TB is a bacterial disease which thrives in such choking environment. The miners may even work in waterlogged areas and rivers. They even dare work in disused tunnels from closed mines.
The important factor that they need protective clothing which they rarely have is not a hindrance from unravelling the earth. A closer look at the dangerous working environment shows a cry for health interventions to be effected like yesterday. The miners know the dangers involved to lack of protective clothing. The dusty environments, lack of clean drinking water and ablution facilities. However, due to economic challenges they embark on the work not for the faint-hearted at their own peril. The miners known in local language magweja or makorokoza can afford to buy the protective clothing e.g dust musks, overalls and gum boots, only that they have no time to shop around. Someone ought to bring these onto their pit “offices”.
Talking to a miner from Marange, Mutare who only preferred to give his first name Jasper it appeared time was not on his side and that of his pals.

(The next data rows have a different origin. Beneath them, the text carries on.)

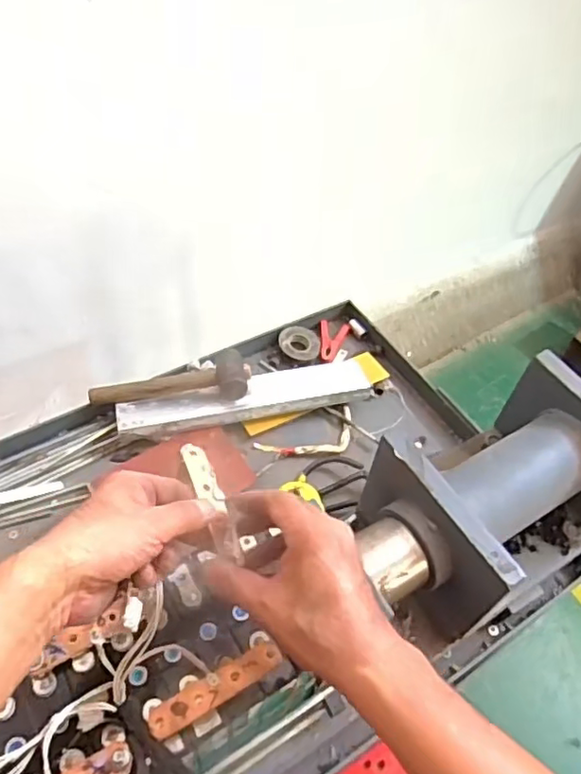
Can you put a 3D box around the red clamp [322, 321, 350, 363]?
[{"bbox_3d":[0.076,-0.087,1.103,0.051,0.014,0.093,13,52,6],"label":"red clamp"}]

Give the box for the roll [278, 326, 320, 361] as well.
[{"bbox_3d":[0.016,-0.078,1.071,0.073,0.021,0.061,9,51,3],"label":"roll"}]

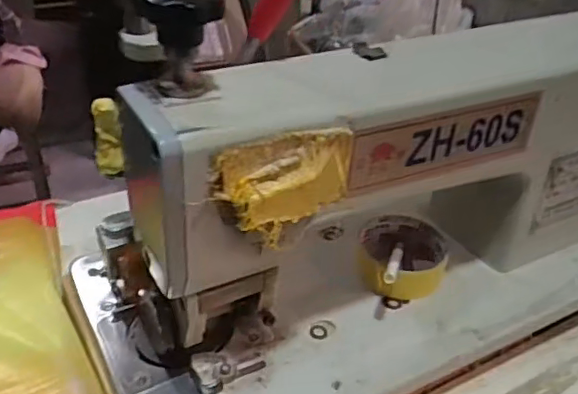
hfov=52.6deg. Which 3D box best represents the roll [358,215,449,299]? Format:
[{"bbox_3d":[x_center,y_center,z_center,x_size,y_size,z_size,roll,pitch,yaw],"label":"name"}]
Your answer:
[{"bbox_3d":[0.104,0.051,0.529,0.079,0.030,0.087,7,36,2],"label":"roll"}]

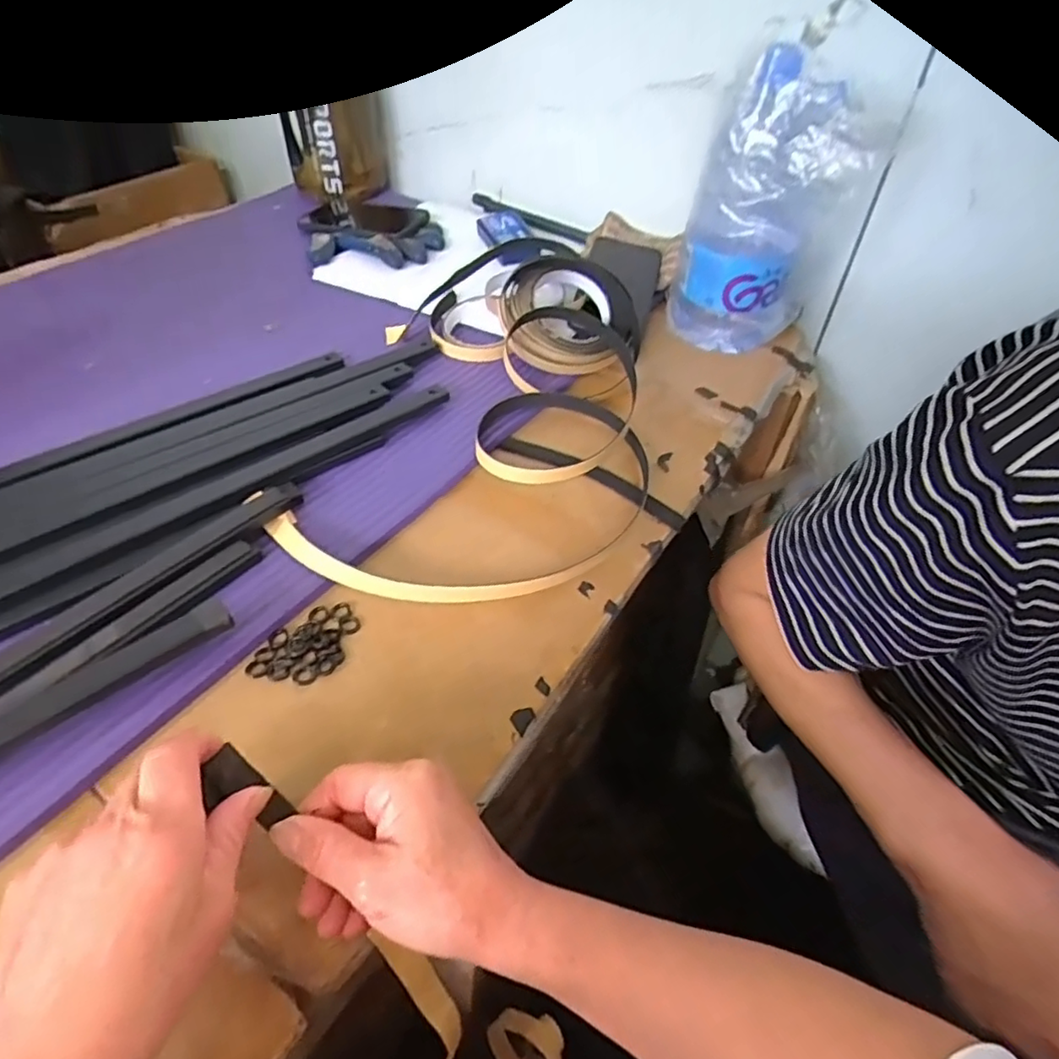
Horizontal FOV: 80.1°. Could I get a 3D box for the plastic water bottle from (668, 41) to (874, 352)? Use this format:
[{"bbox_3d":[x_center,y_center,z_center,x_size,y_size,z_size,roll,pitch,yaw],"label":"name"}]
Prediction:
[{"bbox_3d":[0.222,-0.288,0.599,0.136,0.237,0.100,18,46,14],"label":"plastic water bottle"}]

“I have no time to get the protective clothing. If you can bring me gumboots and an overall I can buy at a good price,” said Jasper. Jasper works in an environment with no proper ablution facilities. The dangers of infections from polluted water sources are real. Jasper said toilets were a luxury and could do without. “We are working men who do not care much about a toilet my sister,” said Jasper. Food outlets are makeshift and are a health hazard.
The potential of getting TB in such a workplace is high. The dangers associated with lack of protective clothing is real, hence the pointing out of this pivotal working aspect.
The miners are either in the pits or they are socialising after a day’s hard back breaking work. Socialisation means a head resting on an opposite sex’s shoulder, usually a home away from home. “Our wives are at home, so sisters here give us the required duties of bush wives,” said Jasper.
The industry is a cut throat one where a day away from the “office” is not afforded. Time to get to health centres is deemed a waste. One only seeks attention when they are wasted away and it is too late to be treated and recover. TB and HIV co-infection is high, hence the need to take the sector as a key population. Under aged workers are found among the miners and early sexual debut is rife. Sexually transmitted infections are high. Uptake of condoms does not result in use, hence the rise in sexual infections.
Jasper said many miners die as they default after running out of medication.
“Time is money, many miners fail to travel to collect medication. Some end up sharing tablets. A number of guys have died after defaulting,” said Jasper.
The women who run “pit office kitchens” need to be the champions in condom distribution and be equipped with information to urge these men and women of steel not to default if already on treatment.
The artisanal kind of work is tough and sees retirement as early as 40 years.
Someone has to conscientise the miners on the aspect ‘make hay while the sun still shines’. The notion that: “I will work tomorrow” for more is a losers paradise. Who knows tomorrow, no-one. The “home” away from home issue where part time wives are swapped has dangers in high sexual transmission. The sexual networks are nothing new hence the need to have champions dishing out cooked meals and protection in the form of condoms and awareness.
Information dissemination is valuable.